DATA FOR THIS EXERCISE =
/---
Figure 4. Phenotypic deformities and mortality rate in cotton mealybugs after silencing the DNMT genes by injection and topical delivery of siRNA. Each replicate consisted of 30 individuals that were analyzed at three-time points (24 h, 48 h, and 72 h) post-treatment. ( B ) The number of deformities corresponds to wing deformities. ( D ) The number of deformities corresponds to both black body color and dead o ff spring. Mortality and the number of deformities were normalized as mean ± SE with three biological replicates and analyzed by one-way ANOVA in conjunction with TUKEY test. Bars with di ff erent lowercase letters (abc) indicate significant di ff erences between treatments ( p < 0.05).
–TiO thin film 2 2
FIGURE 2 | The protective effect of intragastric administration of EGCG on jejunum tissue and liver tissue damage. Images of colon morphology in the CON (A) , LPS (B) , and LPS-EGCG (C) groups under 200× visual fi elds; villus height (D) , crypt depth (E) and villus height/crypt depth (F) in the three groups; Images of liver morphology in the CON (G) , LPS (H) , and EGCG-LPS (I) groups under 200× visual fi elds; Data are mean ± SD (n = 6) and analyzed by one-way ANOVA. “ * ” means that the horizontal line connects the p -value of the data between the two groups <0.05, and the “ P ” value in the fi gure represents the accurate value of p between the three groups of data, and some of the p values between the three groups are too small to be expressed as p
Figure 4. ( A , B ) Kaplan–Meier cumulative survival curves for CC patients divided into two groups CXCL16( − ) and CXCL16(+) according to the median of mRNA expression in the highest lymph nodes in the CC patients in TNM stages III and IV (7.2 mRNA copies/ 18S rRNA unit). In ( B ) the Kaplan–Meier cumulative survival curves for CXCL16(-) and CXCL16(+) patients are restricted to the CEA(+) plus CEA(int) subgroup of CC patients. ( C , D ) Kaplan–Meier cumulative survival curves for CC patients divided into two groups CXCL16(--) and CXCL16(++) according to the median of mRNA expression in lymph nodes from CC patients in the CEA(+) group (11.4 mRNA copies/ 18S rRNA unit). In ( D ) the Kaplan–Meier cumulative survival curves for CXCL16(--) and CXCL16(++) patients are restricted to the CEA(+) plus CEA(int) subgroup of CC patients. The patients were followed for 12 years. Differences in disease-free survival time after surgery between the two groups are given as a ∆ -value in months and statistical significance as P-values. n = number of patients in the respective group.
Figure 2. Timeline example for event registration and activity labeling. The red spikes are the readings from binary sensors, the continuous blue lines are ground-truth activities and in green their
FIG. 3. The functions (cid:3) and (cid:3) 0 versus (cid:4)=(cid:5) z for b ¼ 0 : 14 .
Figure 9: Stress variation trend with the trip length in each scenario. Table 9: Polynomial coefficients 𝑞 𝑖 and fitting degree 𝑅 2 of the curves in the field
\---
TRY IT = Transcribe the listing. Every line must match exactly.

ANSWER TO THIS TASK =
Figure 4. Phenotypic deformities and mortality rate in cotton mealybugs after silencing the DNMT genes by injection and topical delivery of siRNA. Each replicate consisted of 30 individuals that were analyzed at three-time points (24 h, 48 h, and 72 h) post-treatment. ( B ) The number of deformities corresponds to wing deformities. ( D ) The number of deformities corresponds to both black body color and dead o ff spring. Mortality and the number of deformities were normalized as mean ± SE with three biological replicates and analyzed by one-way ANOVA in conjunction with TUKEY test. Bars with di ff erent lowercase letters (abc) indicate significant di ff erences between treatments ( p < 0.05).
–TiO thin film 2 2
FIGURE 2 | The protective effect of intragastric administration of EGCG on jejunum tissue and liver tissue damage. Images of colon morphology in the CON (A) , LPS (B) , and LPS-EGCG (C) groups under 200× visual fi elds; villus height (D) , crypt depth (E) and villus height/crypt depth (F) in the three groups; Images of liver morphology in the CON (G) , LPS (H) , and EGCG-LPS (I) groups under 200× visual fi elds; Data are mean ± SD (n = 6) and analyzed by one-way ANOVA. “ * ” means that the horizontal line connects the p -value of the data between the two groups <0.05, and the “ P ” value in the fi gure represents the accurate value of p between the three groups of data, and some of the p values between the three groups are too small to be expressed as p
Figure 4. ( A , B ) Kaplan–Meier cumulative survival curves for CC patients divided into two groups CXCL16( − ) and CXCL16(+) according to the median of mRNA expression in the highest lymph nodes in the CC patients in TNM stages III and IV (7.2 mRNA copies/ 18S rRNA unit). In ( B ) the Kaplan–Meier cumulative survival curves for CXCL16(-) and CXCL16(+) patients are restricted to the CEA(+) plus CEA(int) subgroup of CC patients. ( C , D ) Kaplan–Meier cumulative survival curves for CC patients divided into two groups CXCL16(--) and CXCL16(++) according to the median of mRNA expression in lymph nodes from CC patients in the CEA(+) group (11.4 mRNA copies/ 18S rRNA unit). In ( D ) the Kaplan–Meier cumulative survival curves for CXCL16(--) and CXCL16(++) patients are restricted to the CEA(+) plus CEA(int) subgroup of CC patients. The patients were followed for 12 years. Differences in disease-free survival time after surgery between the two groups are given as a ∆ -value in months and statistical significance as P-values. n = number of patients in the respective group.
Figure 2. Timeline example for event registration and activity labeling. The red spikes are the readings from binary sensors, the continuous blue lines are ground-truth activities and in green their
FIG. 3. The functions (cid:3) and (cid:3) 0 versus (cid:4)=(cid:5) z for b ¼ 0 : 14 .
Figure 9: Stress variation trend with the trip length in each scenario. Table 9: Polynomial coefficients 𝑞 𝑖 and fitting degree 𝑅 2 of the curves in the field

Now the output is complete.